Dipartimento di Farmacia-Scienze del Farmaco, Università degli Studi di Bari Aldo Moro, Bari, Italy.
Chem Commun (Camb). 2025 Sep 11. doi: 10.1039/d5cc02641e.
This work focuses on organic reaction prediction with deep learning, with the recently introduced fragSMILES representation - which encodes molecular substructures and chirality, enabling compact and expressive molecular representation in a textual form. In a systematic comparison with well-established molecular notations - simplified molecular input line entry system (SMILES), self-referencing embedded strings (SELFIES), sequential attachment-based fragment embedding (SAFE) and tree-based SMILES (t-SMILES) - fragSMILES achieved the highest performance across forward- and retro-synthesis prediction, with superior recognition of stereochemical reaction information. Moreover, fragSMILES enhances the capacity to capture stereochemical complexity - a key challenge in synthesis planning. Our results demonstrate that chirality-aware and fragment-level representations can advance current computer-assisted synthesis planning efforts.
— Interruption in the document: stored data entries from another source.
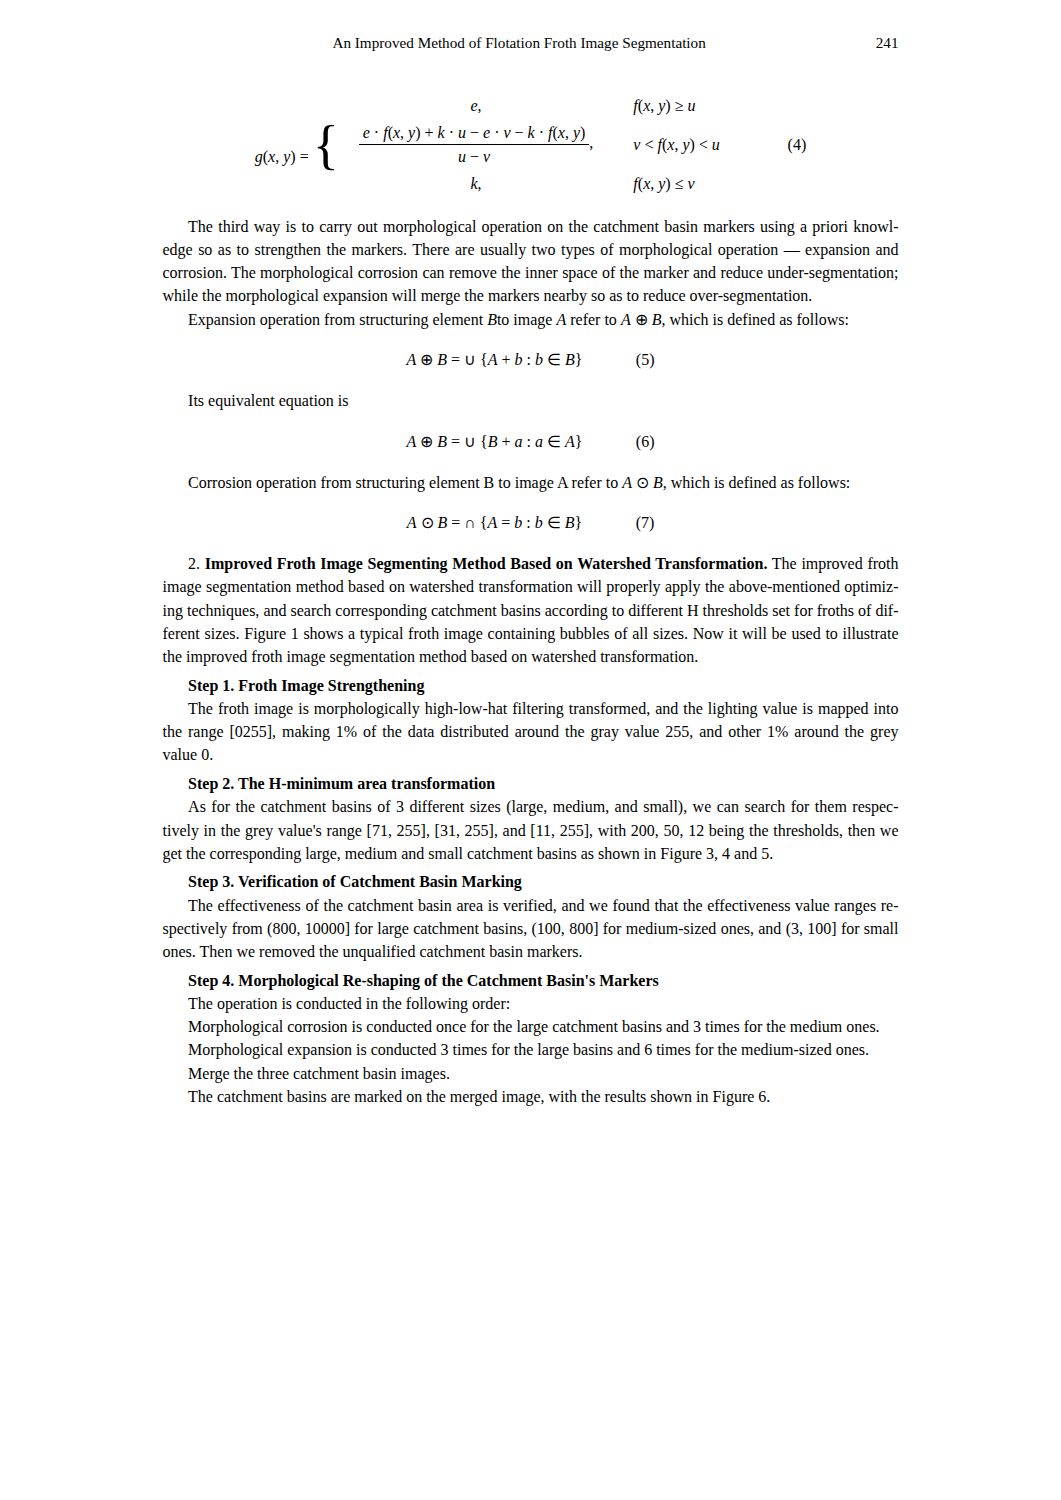An Improved Method of Flotation Froth Image Segmentation 241
g(x, y) = {
| e , | f ( x , y ) ≥ u |
| e · f ( x , y ) + k · u − e · v − k · f ( x , y ) u − v , | v < f ( x , y ) < u |
| k , | f ( x , y ) ≤ v |
(4)
The third way is to carry out morphological operation on the catchment basin markers using a priori knowledge so as to strengthen the markers. There are usually two types of morphological operation — expansion and corrosion. The morphological corrosion can remove the inner space of the marker and reduce under-segmentation; while the morphological expansion will merge the markers nearby so as to reduce over-segmentation.
Expansion operation from structuring element Bto image A refer to A ⊕ B, which is defined as follows:
A ⊕ B = ∪ {A + b : b ∈ B}
(5)
Its equivalent equation is
A ⊕ B = ∪ {B + a : a ∈ A}
(6)
Corrosion operation from structuring element B to image A refer to A ⊙ B, which is defined as follows:
A ⊙ B = ∩ {A = b : b ∈ B}
(7)
2. Improved Froth Image Segmenting Method Based on Watershed Transformation. The improved froth image segmentation method based on watershed transformation will properly apply the above-mentioned optimizing techniques, and search corresponding catchment basins according to different H thresholds set for froths of different sizes. Figure 1 shows a typical froth image containing bubbles of all sizes. Now it will be used to illustrate the improved froth image segmentation method based on watershed transformation.
Step 1. Froth Image Strengthening
The froth image is morphologically high-low-hat filtering transformed, and the lighting value is mapped into the range [0255], making 1% of the data distributed around the gray value 255, and other 1% around the grey value 0.
Step 2. The H-minimum area transformation
As for the catchment basins of 3 different sizes (large, medium, and small), we can search for them respectively in the grey value's range [71, 255], [31, 255], and [11, 255], with 200, 50, 12 being the thresholds, then we get the corresponding large, medium and small catchment basins as shown in Figure 3, 4 and 5.
Step 3. Verification of Catchment Basin Marking
The effectiveness of the catchment basin area is verified, and we found that the effectiveness value ranges respectively from (800, 10000] for large catchment basins, (100, 800] for medium-sized ones, and (3, 100] for small ones. Then we removed the unqualified catchment basin markers.
Step 4. Morphological Re-shaping of the Catchment Basin's Markers
The operation is conducted in the following order:
Morphological corrosion is conducted once for the large catchment basins and 3 times for the medium ones.
Morphological expansion is conducted 3 times for the large basins and 6 times for the medium-sized ones.
Merge the three catchment basin images.
The catchment basins are marked on the merged image, with the results shown in Figure 6.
这项工作专注于利用深度学习进行有机反应预测,采用了最近引入的fragSMILES表示法——它对分子子结构和手性进行编码,能够以文本形式实现紧凑且富有表现力的分子表示。在与成熟的分子表示法——简化分子输入线性输入系统(SMILES)、自引用嵌入字符串(SELFIES)、基于顺序连接的片段嵌入(SAFE)和基于树的SMILES(t-SMILES)——进行的系统比较中,fragSMILES在正向和逆向合成预测方面均取得了最高性能,对立体化学反应信息的识别能力更强。此外,fragSMILES增强了捕捉立体化学复杂性的能力——这是合成规划中的一个关键挑战。我们的结果表明,对手性敏感且基于片段的表示法能够推动当前计算机辅助合成规划工作的发展。